Directions for this task >>
Give the number of lines below with "instrout" in them, leaving out anything else.

[Opening Data section section]

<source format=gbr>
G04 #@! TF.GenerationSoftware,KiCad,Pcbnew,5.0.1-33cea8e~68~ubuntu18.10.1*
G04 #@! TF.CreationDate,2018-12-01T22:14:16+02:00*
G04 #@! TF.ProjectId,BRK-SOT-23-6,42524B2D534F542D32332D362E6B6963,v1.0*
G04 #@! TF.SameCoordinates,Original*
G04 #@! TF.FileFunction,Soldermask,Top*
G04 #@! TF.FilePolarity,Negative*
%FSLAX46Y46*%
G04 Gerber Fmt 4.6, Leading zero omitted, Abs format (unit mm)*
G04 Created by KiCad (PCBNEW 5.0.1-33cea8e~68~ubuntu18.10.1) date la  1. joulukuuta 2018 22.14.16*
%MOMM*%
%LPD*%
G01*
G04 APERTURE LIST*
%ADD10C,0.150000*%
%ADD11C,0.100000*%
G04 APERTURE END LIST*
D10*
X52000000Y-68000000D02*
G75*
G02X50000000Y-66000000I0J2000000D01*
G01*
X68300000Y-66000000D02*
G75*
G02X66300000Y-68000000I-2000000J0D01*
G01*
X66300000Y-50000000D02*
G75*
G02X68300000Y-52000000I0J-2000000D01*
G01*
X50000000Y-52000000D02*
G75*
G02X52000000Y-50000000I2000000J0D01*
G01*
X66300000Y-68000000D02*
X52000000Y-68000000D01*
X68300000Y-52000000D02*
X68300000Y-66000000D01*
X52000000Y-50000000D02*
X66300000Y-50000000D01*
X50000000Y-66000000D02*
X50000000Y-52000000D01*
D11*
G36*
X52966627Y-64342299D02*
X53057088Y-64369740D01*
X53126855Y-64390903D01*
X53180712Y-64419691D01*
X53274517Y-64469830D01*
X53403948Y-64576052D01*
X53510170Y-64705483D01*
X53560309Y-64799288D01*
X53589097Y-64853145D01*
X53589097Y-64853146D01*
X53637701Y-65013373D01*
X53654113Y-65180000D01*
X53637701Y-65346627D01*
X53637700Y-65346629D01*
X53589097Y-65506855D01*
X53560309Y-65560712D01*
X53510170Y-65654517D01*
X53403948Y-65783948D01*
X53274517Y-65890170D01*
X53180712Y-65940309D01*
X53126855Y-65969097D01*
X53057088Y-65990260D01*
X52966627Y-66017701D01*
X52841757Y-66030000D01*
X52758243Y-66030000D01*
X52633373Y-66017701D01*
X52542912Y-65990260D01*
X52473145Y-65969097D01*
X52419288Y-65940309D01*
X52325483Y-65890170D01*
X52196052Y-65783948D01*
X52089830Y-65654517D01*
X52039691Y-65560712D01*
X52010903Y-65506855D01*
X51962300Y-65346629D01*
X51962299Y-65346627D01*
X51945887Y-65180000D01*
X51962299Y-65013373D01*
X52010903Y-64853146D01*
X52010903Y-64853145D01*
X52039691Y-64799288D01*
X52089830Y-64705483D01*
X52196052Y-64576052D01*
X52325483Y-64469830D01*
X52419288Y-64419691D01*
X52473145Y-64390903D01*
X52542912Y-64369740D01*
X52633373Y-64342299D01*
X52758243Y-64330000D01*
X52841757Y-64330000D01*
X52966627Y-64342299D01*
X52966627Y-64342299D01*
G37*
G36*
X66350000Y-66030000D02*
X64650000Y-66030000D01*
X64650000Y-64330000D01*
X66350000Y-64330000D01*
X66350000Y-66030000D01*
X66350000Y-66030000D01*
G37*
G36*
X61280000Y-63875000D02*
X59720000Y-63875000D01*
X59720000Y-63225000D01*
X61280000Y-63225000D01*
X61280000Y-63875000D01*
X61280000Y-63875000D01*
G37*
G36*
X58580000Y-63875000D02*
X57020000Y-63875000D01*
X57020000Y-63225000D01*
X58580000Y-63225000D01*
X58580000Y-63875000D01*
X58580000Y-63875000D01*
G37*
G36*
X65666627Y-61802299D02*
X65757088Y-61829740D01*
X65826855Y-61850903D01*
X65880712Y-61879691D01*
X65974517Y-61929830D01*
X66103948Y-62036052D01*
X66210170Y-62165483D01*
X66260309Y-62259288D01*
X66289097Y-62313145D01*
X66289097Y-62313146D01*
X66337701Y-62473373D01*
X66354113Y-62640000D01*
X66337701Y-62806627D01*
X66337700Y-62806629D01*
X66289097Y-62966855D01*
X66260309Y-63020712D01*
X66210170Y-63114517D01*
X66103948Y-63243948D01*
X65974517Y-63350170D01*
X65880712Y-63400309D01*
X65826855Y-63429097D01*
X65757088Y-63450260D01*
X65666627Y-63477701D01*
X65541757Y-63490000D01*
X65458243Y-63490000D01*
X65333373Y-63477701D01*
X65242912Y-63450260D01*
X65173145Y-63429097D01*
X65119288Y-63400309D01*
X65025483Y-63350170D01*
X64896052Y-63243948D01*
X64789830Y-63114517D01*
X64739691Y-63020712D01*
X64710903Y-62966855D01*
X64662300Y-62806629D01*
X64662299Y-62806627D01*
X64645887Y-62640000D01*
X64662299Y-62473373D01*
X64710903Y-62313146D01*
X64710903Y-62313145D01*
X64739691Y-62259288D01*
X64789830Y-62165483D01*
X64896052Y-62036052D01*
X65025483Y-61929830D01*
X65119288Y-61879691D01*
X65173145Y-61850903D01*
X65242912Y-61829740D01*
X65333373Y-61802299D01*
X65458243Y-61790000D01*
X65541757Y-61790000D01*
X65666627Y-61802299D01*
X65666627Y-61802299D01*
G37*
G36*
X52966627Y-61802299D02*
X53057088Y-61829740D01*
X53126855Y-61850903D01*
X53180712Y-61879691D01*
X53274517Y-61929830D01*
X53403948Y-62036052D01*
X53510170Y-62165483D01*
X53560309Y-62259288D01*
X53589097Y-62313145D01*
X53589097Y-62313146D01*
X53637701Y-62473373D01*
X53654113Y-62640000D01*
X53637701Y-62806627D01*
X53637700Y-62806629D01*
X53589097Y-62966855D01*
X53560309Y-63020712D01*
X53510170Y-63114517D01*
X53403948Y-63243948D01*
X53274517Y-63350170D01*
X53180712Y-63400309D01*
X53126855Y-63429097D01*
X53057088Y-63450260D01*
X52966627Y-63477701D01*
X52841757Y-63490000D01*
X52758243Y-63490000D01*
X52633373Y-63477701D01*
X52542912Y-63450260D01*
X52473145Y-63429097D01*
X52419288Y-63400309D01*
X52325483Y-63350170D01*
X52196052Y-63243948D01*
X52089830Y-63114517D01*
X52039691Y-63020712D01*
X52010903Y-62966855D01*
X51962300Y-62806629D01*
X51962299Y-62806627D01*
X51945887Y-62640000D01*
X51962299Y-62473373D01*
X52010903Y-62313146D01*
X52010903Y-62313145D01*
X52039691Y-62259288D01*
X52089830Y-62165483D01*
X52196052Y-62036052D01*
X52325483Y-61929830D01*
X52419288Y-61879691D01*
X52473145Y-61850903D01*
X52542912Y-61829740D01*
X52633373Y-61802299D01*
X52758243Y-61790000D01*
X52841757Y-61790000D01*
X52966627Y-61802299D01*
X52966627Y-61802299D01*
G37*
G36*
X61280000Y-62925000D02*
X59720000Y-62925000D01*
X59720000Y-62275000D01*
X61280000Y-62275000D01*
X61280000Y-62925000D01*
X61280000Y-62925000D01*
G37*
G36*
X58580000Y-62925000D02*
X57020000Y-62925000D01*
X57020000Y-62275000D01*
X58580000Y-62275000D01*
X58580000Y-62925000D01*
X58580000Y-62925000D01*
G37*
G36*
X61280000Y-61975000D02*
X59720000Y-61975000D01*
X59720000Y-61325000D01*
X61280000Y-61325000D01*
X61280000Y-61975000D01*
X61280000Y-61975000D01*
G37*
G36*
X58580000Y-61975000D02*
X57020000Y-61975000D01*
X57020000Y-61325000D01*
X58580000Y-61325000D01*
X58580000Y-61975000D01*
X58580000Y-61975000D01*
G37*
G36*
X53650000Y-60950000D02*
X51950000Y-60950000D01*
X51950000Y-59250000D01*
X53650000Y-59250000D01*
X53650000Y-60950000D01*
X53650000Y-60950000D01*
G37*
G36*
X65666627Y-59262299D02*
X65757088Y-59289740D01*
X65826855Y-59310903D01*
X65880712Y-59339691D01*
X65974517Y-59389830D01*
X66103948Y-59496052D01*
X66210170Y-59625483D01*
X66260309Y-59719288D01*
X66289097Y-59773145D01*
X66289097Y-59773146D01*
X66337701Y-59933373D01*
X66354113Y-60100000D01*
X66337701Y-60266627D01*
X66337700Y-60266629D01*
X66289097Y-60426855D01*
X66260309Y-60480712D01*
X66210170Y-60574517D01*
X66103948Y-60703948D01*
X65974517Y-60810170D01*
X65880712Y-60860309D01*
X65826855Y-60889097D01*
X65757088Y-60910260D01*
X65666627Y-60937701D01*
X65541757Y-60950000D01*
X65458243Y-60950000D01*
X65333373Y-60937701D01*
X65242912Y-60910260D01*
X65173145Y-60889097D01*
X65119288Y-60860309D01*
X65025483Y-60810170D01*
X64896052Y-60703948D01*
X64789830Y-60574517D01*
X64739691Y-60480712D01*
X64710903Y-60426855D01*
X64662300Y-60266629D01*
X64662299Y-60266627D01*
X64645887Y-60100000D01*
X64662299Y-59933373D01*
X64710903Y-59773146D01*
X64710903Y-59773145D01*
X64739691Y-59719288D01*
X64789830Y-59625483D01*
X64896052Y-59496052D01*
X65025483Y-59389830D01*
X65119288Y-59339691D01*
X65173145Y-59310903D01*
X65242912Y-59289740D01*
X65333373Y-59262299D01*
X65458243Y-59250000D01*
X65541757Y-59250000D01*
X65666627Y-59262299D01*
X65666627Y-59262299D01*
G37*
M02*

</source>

[Closing Data section section]
[Opening Data section section]

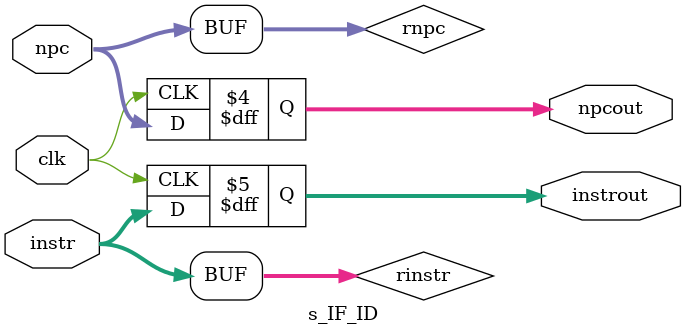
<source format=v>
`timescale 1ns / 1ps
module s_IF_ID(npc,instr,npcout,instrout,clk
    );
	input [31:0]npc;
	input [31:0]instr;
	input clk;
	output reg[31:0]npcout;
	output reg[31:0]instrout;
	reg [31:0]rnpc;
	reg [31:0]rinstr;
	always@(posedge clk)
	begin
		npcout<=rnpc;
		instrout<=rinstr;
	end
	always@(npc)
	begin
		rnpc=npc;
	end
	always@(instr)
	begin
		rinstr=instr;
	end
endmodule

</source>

[Closing Data section section]

Task answer >>
3